Dans tous les cas, la convention constitutive du GCS ainsi que, pour le GCS dit exploitant, l’échelle tarifaire choisie sont soumises à l’agrément de l’ARS. Le Directeur Général de l’ARS décide en fonction de critères précis : la cohérence entre les membres du groupement, les échelles tarifaires et les autorisations et le « site unique » doivent répondre à une logique territoriale[xii].
Conclusion
Compte-tenu du délai imparti par le législateur, il est temps pour les ESPIC d’étudier rapidement la solution ou la combinaison de solutions qui paraît la plus adaptée à leur situation. Au-delà du cadre réglementaire, cette solution devra prendre en considération les enjeux en droit social pour les personnels soignants, ceux de droit fiscal, notamment pour les refacturations des services, mais aussi et surtout le projet médical et opérationnel associé à chaque projet de transformation.

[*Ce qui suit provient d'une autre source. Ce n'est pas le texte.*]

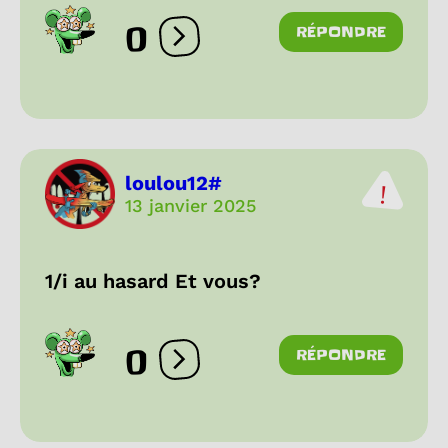
0
RÉPONDRE
Ouvrir les réactions
loulou12­#
13 janvier 2025
1/i au hasard Et vous?
0
RÉPONDRE
Ouvrir les réactions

Un mot sur la crise du COVID-19
Il serait elliptique de discuter d’une réforme importante d’un pan de notre système de santé sans aborder les impacts de la crise du Covid-19. Compte tenu des difficultés rencontrées par les établissements de santé, en ce compris les ESPIC, l’hypothèse selon laquelle le délai de mise en conformité soit une nouvelle fois repoussé ne peut pas totalement être écartée. Pour autant, nous ne pouvons qu’encourager les ESPIC à préparer leur projet de transformation compte tenu notamment des enjeux économiques et d’attractivité qui se font déjà sentir dans ce secteur clef de l’offre de soins.